Há um custo de oportunidade em que todo esse dinheiro poderia ser distribuído em diferentes arranjos. Aliás, não basta uma ideia ser boa, ela precisa ser operacionalmente viável. E, em geral, as pessoas entendem que a falta de concorrência, em especial em monopólios, são ruins para os preços e a qualidade do serviço. Esse é, justamente, o caso do SUS, em que poderia se ter um melhor provimento a partir de livre concorrência e trocas voluntárias.

Uma abordagem econômica simplificada sobre sistemas de saúde

O objetivo desse texto é usar uma abordagem parecida com o economista norte-americano Thomas Di Lorenzo e analisar alguns problemas dos sistemas socializados e de pagador único sob uma ótica econômica.

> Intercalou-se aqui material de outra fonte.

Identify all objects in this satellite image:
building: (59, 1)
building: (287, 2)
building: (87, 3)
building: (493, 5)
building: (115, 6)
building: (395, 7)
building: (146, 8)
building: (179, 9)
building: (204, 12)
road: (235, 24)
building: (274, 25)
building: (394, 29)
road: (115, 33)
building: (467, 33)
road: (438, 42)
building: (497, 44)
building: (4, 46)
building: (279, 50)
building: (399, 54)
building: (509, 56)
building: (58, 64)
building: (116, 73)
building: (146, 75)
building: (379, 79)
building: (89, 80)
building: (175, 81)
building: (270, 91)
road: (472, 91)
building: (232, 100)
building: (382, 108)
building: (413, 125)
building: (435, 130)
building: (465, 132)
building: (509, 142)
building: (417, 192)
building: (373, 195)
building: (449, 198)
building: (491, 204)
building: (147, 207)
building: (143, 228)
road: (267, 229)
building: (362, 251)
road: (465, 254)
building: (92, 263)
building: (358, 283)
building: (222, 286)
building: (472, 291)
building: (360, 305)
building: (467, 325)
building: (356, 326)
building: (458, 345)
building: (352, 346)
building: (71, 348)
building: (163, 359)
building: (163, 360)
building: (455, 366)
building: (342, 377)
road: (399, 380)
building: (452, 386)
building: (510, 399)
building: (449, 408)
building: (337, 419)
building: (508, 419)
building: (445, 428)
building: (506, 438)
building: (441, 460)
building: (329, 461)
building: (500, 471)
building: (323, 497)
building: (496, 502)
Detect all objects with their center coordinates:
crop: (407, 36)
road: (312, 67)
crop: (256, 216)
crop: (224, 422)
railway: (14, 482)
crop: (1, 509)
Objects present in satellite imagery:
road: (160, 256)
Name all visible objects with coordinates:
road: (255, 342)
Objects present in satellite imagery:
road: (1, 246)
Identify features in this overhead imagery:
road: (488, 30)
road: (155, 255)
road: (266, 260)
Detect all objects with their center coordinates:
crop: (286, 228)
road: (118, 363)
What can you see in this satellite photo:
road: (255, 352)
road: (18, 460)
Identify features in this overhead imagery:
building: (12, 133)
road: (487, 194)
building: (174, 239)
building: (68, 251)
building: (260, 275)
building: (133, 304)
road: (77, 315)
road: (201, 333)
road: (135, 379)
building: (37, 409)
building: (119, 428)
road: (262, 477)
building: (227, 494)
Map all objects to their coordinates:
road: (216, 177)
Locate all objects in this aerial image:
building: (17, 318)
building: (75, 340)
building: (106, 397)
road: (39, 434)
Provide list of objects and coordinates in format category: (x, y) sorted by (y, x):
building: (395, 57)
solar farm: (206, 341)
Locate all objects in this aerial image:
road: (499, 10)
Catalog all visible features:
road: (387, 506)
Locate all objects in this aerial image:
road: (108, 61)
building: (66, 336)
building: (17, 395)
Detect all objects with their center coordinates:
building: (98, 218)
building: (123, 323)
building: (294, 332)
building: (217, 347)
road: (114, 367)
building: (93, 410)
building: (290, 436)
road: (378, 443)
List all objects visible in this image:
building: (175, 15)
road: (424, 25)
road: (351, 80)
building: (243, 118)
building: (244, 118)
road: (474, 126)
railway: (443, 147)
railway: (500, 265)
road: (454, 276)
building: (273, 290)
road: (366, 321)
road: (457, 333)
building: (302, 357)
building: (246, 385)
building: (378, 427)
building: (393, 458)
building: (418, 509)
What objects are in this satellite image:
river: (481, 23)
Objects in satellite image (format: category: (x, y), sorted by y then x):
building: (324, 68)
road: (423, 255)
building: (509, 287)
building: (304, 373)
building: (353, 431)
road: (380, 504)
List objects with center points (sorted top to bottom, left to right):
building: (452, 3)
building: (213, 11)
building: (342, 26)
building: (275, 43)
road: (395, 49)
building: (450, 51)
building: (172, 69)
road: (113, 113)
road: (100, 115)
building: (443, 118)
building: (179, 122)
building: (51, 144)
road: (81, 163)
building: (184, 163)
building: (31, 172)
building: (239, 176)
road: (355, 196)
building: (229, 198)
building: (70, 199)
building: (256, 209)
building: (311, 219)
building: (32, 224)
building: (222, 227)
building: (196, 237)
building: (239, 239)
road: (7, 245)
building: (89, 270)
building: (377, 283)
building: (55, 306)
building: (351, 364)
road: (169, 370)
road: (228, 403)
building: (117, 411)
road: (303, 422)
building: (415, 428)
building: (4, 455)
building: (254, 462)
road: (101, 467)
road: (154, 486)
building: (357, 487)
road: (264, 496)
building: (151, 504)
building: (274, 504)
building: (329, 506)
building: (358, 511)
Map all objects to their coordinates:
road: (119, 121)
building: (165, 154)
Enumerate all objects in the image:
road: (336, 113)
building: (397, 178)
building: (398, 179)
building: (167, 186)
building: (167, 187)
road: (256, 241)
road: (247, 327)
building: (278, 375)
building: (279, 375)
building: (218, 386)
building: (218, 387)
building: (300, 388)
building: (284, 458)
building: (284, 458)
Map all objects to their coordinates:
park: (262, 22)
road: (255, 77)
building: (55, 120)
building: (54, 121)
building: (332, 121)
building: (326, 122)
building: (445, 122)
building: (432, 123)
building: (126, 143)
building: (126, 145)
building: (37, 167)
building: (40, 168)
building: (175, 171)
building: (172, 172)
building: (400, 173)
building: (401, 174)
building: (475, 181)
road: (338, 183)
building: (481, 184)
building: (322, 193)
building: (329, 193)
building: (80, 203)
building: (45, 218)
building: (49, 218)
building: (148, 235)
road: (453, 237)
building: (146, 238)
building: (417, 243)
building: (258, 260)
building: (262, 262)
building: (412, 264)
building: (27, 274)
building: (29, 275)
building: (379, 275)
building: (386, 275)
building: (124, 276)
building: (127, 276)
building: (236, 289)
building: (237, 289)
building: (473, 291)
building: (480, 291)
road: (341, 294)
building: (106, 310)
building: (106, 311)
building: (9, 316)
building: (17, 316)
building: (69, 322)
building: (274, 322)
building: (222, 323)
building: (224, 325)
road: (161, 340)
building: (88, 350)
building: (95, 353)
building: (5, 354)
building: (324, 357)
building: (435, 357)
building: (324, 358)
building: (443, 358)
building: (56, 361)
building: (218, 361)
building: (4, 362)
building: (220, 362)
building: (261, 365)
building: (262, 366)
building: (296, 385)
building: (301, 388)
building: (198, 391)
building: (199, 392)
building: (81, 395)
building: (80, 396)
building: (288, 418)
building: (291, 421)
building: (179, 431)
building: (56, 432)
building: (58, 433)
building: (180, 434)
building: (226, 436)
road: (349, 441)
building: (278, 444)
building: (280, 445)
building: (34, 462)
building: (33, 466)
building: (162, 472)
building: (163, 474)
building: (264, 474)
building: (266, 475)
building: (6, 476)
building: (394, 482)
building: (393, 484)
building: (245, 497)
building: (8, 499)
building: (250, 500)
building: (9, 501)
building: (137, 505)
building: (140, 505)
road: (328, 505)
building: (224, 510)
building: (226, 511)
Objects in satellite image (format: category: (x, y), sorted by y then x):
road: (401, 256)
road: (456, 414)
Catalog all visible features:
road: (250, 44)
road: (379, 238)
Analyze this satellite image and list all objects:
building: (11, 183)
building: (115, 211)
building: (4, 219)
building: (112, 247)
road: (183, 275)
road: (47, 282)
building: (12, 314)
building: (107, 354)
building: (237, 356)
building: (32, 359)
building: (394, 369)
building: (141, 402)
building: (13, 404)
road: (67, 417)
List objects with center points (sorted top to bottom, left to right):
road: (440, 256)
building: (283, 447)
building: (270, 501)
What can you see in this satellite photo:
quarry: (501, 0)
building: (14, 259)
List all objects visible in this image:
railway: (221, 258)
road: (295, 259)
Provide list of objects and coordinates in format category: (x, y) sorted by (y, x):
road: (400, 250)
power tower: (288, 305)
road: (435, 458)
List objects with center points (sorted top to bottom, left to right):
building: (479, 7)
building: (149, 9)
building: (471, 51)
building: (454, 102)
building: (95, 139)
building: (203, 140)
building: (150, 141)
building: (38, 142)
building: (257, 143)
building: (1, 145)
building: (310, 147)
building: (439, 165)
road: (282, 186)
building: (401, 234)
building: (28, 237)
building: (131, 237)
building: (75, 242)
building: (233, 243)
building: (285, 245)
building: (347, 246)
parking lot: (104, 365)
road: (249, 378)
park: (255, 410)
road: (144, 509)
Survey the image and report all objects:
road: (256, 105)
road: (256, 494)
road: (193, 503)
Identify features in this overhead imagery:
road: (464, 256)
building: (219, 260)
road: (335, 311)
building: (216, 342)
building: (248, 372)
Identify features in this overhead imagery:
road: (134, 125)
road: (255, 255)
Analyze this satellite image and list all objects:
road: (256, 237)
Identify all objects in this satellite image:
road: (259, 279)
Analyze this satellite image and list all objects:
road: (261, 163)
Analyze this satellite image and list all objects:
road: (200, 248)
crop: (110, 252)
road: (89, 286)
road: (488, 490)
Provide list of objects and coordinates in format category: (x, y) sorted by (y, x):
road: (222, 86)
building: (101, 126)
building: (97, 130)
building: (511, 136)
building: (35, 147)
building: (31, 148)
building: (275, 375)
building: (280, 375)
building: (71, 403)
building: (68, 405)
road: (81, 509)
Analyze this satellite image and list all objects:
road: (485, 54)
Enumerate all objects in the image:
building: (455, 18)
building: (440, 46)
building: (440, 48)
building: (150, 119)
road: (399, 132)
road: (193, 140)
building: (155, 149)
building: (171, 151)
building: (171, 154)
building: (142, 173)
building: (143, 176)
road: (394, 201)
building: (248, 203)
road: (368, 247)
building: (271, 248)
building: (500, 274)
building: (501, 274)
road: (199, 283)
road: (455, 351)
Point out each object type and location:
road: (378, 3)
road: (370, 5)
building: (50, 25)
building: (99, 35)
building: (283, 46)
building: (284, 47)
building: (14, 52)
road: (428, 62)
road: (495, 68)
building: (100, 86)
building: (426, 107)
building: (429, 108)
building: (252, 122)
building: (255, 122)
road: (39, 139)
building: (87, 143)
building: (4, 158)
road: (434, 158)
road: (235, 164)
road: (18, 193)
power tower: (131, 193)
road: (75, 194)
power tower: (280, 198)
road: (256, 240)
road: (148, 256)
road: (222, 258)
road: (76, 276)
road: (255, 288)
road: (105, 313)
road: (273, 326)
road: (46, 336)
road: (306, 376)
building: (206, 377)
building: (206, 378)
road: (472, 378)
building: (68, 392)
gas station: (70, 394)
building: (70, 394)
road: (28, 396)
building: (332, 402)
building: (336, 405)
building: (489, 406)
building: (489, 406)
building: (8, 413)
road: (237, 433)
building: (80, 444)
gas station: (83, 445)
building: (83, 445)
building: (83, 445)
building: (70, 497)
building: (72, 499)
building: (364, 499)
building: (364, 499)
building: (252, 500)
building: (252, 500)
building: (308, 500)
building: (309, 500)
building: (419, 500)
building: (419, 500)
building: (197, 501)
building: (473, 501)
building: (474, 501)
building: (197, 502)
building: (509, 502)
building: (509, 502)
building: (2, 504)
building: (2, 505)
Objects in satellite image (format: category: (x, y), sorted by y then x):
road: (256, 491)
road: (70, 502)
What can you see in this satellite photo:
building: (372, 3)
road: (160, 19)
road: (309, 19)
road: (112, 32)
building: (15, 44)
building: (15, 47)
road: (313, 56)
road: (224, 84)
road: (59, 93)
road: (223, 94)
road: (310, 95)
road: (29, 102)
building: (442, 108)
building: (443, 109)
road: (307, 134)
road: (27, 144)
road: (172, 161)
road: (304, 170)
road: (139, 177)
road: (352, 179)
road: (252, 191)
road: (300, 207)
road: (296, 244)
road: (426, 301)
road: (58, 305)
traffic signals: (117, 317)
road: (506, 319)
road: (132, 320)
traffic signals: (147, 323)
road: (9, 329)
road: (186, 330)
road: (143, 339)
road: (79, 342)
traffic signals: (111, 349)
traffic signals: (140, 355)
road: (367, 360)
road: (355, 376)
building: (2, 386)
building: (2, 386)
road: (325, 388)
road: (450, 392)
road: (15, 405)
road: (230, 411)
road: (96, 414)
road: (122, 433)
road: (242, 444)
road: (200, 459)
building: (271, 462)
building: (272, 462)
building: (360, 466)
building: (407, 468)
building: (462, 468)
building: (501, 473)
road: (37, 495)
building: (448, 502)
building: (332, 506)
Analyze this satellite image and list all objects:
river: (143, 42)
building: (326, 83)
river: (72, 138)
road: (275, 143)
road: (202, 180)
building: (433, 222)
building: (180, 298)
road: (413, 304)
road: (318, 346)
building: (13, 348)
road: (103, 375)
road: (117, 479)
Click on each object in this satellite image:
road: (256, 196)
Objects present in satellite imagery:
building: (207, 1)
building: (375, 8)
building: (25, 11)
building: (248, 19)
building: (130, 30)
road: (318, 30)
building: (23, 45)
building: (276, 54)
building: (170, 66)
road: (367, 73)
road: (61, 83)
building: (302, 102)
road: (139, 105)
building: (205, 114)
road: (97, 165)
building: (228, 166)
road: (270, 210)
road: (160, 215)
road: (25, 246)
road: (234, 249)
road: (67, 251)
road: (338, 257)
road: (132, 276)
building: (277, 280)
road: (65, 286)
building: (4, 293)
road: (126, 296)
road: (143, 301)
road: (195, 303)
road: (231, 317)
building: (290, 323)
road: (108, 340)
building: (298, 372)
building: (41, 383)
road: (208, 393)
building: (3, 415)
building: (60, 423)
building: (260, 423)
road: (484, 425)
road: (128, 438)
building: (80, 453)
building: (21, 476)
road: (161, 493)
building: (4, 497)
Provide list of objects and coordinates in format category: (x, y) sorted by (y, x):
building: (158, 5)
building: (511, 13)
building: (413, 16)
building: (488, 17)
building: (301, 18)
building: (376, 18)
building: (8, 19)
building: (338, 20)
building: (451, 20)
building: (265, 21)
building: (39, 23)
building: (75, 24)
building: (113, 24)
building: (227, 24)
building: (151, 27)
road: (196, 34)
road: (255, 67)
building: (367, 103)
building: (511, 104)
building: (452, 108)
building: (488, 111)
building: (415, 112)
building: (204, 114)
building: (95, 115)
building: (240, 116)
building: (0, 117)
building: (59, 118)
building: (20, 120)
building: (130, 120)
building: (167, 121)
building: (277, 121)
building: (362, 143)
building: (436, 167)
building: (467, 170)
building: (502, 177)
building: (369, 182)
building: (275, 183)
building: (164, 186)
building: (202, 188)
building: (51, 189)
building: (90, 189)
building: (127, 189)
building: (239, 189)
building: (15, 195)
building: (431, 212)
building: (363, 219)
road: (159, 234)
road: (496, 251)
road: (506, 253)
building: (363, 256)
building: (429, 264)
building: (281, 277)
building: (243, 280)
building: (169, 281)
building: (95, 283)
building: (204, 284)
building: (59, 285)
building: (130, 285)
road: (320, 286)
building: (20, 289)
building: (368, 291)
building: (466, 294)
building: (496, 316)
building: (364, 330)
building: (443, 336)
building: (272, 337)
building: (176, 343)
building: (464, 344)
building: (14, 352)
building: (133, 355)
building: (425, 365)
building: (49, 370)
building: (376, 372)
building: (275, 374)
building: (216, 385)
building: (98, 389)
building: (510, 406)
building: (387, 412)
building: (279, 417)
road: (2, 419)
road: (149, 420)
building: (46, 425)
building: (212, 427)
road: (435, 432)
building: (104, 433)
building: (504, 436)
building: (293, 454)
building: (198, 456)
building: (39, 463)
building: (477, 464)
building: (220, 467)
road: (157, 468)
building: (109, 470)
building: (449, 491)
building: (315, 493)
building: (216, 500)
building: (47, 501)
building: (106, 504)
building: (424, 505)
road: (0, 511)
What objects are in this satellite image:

Essa abordagem é simplificada, visto que vários dos problemas de acesso ao sistema de saúde não vem apenas de incentivos errados, mas de dificuldades técnicas, corrupção, imprevisibilidades da ação humana, acidentes naturais e epidemias.

Não obstante, ela consegue fornecer uma perspectiva mais ampla sobre o porquê da atual situação e permite analisar os mecanismos de incentivo presentes no sistema para corrigi-los e tentar diminuir os problemas futuros.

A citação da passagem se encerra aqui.